### TEXT TO READ
start

Skip to main content

Changelog

All notable changes to this project will be documented in this file.

The format is based on Keep a Changelog, and this project adheres to Semantic Versioning.

[0.2.0] - 2026-05-23

First public release of Whistlerlib as a packaged Python library. Brings the codebase to current Python (3.11+), Dask (2026.3.x), and pandas (2.x); adds a comprehensive test suite, runnable examples, a portable docs tree, and the albertogarob/whistlerlib Docker image. Upgrade notes from 0.1.0: Migration guide.

Available on:

Added

  • Seven runnable examples under examples/ (01-quickstart-hashtag-histogram, 02-mention-histogram, 03-ngram-histogram-bilingual, 04-sentiment-spanish [slow], 05-hashtag-coonet, 06-mention-coonet, 07-r-bridge-mfhashtags). Each example dir contains example.py + README.md. The matching docker-backed integration test for each example lives under tests/integration/test_<slug>.py and shares a session-scoped Docker-cluster fixture.
  • tests/integration/conftest.py with a session-scoped whistlerlib_swarm fixture that brings up a real local Docker cluster (locally-built albertogarob/whistlerlib:dev for both scheduler and workers) via Compose, waits for scheduler readiness, yields (host, port), and tears down on session exit. Auto-skips when Docker is unavailable.
  • New pytest marker docker, deselected from default pytest run; opt in with -m docker.
  • CI docker-examples job (runs on workflow_dispatch and on push to main) builds the worker image and runs the integration suite end-to-end.
  • albertogarob/whistlerlib Docker image: built with uv in a multi-stage python:3.11-bookworm base, shipping the whistlerlib package + R + the full R library set (r-cran-tm, r-cran-slam, r-cran-snowballc, r-cran-reshape2, r-cran-dplyr, r-cran-tidyr, r-cran-nlp, r-cran-stringr, r-cran-remotes, r-cran-vctrs, r-cran-arrow) + RWeka / syuzhet / arrow from Posit Package Manager + radvertools from upstream GitHub. This is the only custom image whistlerlib publishes; both the scheduler ("master") and worker services in docker/docker-compose.yml and docker/stack.yml use this image, with the master service overriding the ENTRYPOINT to dask-scheduler.
  • docker/Dockerfile.worker, docker/docker-compose.yml (single-host development), docker/stack.yml (Swarm production).
  • docker/smoke.py, runs hashtag / mention / coonet + (when R env vars are set) R-bridge calls against a running scheduler. Baked into the worker image at /app/smoke.py.

end

Reproduce word for word the part of the Whistlerlib changelog starting at "Skip to main" and ending at "0.1.0: Migration guide.".

### DATASET ROWS

start

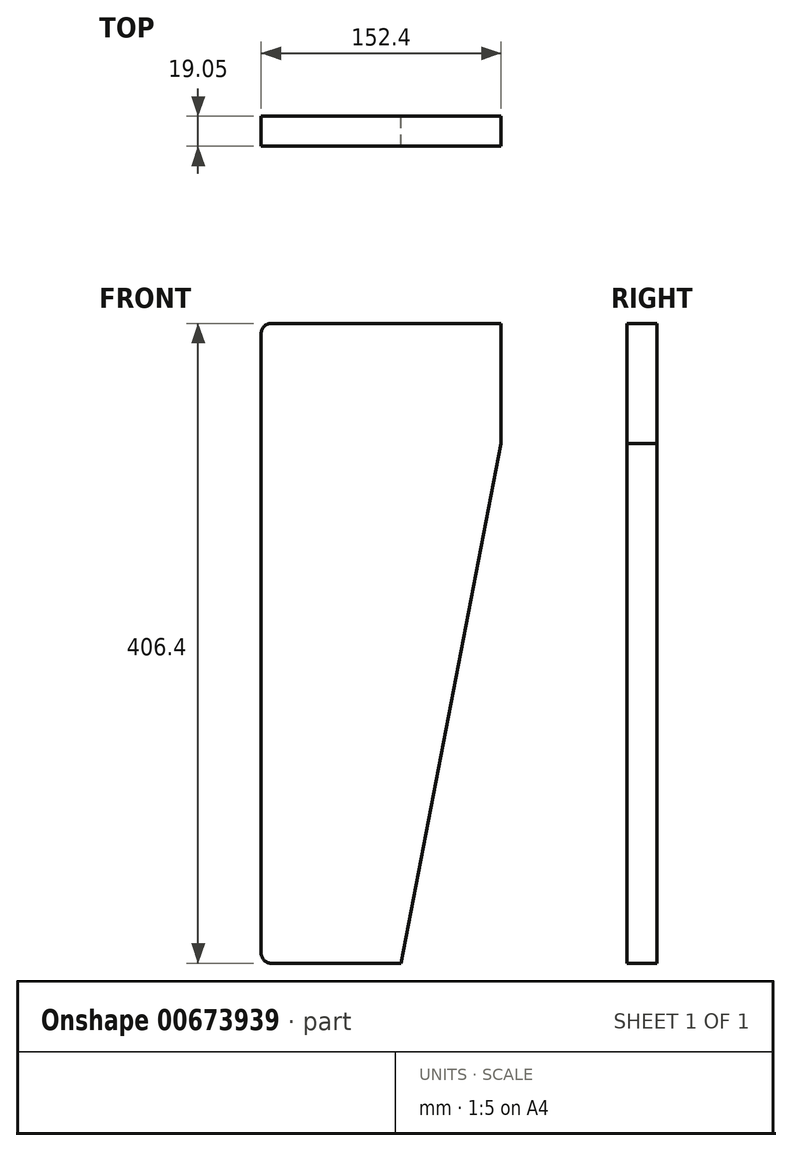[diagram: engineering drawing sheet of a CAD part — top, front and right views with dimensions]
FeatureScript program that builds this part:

end
start

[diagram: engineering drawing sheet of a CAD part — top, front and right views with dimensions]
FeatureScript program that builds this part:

end

### ANSWER TO THE PROBLEM
Skip to main content

Changelog

All notable changes to this project will be documented in this file.

The format is based on Keep a Changelog, and this project adheres to Semantic Versioning.

[0.2.0] - 2026-05-23

First public release of Whistlerlib as a packaged Python library. Brings the codebase to current Python (3.11+), Dask (2026.3.x), and pandas (2.x); adds a comprehensive test suite, runnable examples, a portable docs tree, and the albertogarob/whistlerlib Docker image. Upgrade notes from 0.1.0: Migration guide.